Grammatica per cani e porci – Massimo Birattari

SINTESI DEL LIBRO:
Compaiono periodicamente, nelle edizioni online dei quotidiani, le
classifiche degli errori più comuni in italiano, o gallerie fotografiche
che documentano madornali spropositi comparsi su muri, cartelli di
negozi, messaggi privati o pubblici. Non sono sempre veri al cento
per cento (talvolta c’è lo zampino di Photoshop), strappano un
sorriso o una risata sguaiata, e in sé non sono né particolarmente
gravi né particolarmente interessanti. Non sono nemmeno la
testimonianza dell’irreparabile decadenza della nostra lingua.
Semplicemente, una volta un adulto sgrammaticato gli errori li
faceva a voce, a beneficio dei pochi che lo ascoltavano; al massimo,
poteva spingersi fino a storpiare i nomi delle verdure sui cartellini al
mercato (per anni mi sono chiesto come si chiamassero davvero
quegli strani bulbi simili a cipolle sporche di terra: lampaccioni,
l’ampascione?). Adesso tutti passiamo il tempo a scrivere, e (come
sa anche chi non conosce il latino) verba volant, scripta manent. E
gli errori scritti si possono fotografare, salvare, condividere.
Tra questi errori, molti hanno a che fare con la q, questa lettera un
po’ fossile vivente e un po’ marchio d’infamia che turba i nostri sonni
fin dalle elementari e la cui presenza o assenza è associata ad
alcuni tra i peggiori strafalcioni dell’ortografia italiana.
Per questa ragione non manca mai, nelle gallerie degli orrori, un
cartello da supermercato più o meno come questo:
Scoppiamo a ridere, ed è una risata consolatoria (noi così in basso
non cadremo mai, ci diciamo), e il riso diventa irrefrenabile quando,
al banco dei salumi, vediamo un cartello fatto con le letterine di
plastica per comporre le parole:
Ma non è possibile! Lo sanno tutti che nelle parole italiane la q è
sempre seguita non solo dalla u ma anche da un’altra vocale: quel
qulatello grida vendetta. Come capita spesso, però, l’indignazione
grammaticale ottunde le nostre facoltà critiche, e ci impedisce di
notare una cosa ben più impossibile: il prezzo insolitamente basso di
quello che è considerato il re dei salumi.
Non servono molte ricerche per scoprire che il Qulatello non è il
culatello: un celebre salumificio ha messo in commercio un prodotto
ricavato dalla stessa parte della coscia del maiale e stagionato allo
stesso modo del culatello, ma che evidentemente non può essere
chiamato culatello, perché il culatello di Zibello è un salume a
denominazione di origine protetta sottoposto a un rigido disciplinare,
nel quale non rientrerà il Qulatello. Quindi quella q serve a creare un
nome commerciale (esiste anche il Qubo, ed è un furgone) e a
evitare accuse ben più gravi della lesa ortografia.

* [Dati forniti]:

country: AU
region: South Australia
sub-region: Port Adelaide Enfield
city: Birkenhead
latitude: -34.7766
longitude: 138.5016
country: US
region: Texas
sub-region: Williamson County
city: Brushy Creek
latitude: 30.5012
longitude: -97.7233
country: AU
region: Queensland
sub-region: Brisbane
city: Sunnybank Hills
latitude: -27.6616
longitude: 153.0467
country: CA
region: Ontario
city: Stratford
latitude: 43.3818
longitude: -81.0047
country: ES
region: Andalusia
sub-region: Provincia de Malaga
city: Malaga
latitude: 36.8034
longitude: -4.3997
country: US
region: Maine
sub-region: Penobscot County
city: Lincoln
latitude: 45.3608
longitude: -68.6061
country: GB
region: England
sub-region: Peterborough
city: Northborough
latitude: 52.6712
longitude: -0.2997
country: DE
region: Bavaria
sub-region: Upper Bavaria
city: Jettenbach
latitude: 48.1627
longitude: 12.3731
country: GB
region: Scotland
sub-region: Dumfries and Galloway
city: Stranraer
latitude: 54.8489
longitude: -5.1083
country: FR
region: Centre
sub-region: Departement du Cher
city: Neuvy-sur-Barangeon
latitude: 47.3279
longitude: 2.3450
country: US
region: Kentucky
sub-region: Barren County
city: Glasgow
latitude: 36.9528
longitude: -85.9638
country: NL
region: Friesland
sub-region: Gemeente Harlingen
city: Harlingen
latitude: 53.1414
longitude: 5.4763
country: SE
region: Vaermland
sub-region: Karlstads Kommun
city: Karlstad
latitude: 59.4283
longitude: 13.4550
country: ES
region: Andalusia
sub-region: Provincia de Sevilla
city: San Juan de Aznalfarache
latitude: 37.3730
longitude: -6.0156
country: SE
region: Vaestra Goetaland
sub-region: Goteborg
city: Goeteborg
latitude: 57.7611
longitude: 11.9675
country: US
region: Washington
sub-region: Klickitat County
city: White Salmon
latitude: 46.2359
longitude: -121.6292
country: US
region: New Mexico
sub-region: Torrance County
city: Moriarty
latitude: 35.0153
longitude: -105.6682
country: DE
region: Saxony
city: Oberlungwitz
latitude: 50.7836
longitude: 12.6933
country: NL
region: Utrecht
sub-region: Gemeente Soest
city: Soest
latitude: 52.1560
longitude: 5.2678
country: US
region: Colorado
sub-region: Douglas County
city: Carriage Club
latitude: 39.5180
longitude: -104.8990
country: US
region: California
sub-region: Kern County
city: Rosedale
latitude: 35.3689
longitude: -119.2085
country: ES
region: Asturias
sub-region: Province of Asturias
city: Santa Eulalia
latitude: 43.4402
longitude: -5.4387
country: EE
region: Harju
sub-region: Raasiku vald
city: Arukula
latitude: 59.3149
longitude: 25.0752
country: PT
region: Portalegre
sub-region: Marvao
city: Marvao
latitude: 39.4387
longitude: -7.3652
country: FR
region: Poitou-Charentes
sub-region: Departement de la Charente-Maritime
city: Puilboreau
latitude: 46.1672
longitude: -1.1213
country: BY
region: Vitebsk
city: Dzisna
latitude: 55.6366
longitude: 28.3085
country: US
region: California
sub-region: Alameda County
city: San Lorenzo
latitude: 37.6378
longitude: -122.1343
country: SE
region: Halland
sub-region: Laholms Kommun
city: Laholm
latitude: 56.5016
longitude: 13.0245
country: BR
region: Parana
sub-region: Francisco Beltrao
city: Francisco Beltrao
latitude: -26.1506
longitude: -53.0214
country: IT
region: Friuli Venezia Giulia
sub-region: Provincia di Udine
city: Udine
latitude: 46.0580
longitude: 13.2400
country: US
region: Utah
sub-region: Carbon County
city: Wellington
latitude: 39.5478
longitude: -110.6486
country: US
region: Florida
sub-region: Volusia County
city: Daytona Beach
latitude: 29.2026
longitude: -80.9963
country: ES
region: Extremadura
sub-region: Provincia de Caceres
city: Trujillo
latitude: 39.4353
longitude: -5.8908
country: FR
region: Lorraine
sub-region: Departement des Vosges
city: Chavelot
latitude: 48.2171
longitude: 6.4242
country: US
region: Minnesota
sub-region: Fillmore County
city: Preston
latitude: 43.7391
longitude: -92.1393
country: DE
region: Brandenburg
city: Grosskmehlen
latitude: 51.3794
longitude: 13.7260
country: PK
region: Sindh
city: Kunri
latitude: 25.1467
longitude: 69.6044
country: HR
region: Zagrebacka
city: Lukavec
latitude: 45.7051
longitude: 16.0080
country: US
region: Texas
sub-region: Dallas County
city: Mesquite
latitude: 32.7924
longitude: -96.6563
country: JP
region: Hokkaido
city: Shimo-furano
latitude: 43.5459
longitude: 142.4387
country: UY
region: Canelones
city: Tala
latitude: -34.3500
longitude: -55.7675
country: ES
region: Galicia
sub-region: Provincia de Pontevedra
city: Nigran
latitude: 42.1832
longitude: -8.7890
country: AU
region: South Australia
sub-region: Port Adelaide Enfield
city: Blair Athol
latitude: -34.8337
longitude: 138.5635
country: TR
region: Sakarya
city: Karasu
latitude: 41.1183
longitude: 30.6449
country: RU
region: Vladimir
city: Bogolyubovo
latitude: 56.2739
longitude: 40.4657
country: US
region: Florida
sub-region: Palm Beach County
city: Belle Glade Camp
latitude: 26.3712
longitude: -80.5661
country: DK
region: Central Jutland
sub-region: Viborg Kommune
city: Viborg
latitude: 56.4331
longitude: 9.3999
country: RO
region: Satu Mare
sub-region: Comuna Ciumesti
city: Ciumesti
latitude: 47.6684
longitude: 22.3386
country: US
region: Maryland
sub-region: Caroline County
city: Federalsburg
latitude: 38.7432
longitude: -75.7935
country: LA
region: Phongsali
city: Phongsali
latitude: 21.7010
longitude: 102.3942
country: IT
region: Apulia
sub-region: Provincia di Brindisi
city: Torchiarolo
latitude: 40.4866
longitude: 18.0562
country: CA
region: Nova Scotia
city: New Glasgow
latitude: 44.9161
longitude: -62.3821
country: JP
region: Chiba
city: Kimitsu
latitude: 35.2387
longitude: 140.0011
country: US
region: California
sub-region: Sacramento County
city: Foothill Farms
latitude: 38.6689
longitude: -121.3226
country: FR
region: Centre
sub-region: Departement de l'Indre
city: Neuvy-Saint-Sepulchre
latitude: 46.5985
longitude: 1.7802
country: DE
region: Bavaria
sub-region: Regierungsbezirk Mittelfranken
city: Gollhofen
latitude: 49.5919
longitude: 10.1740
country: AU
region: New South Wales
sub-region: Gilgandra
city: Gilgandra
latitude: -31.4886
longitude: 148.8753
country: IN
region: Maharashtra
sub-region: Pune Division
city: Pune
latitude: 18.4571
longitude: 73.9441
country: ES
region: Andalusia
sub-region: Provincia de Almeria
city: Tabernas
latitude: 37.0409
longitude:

* [Compito assegnato A]: Secondo l'estratto, che cosa si può fare con gli errori scritti? Elenca tutte le azioni indicate.
* [Compito assegnato B]: Nei record, riscrivi le righe da quella con "sub-region: Torrance County" a quella con "country: EE", estremi compresi, rinominando "city" in "località" e lasciando il resto invariato. Riporta solo queste righe.

* [Risultato corretto A]: Fotografarli, salvarli, condividerli.

* [Risultato corretto B]:
sub-region: Torrance County
località: Moriarty
latitude: 35.0153
longitude: -105.6682
country: DE
region: Saxony
località: Oberlungwitz
latitude: 50.7836
longitude: 12.6933
country: NL
region: Utrecht
sub-region: Gemeente Soest
località: Soest
latitude: 52.1560
longitude: 5.2678
country: US
region: Colorado
sub-region: Douglas County
località: Carriage Club
latitude: 39.5180
longitude: -104.8990
country: US
region: California
sub-region: Kern County
località: Rosedale
latitude: 35.3689
longitude: -119.2085
country: ES
region: Asturias
sub-region: Province of Asturias
località: Santa Eulalia
latitude: 43.4402
longitude: -5.4387
country: EE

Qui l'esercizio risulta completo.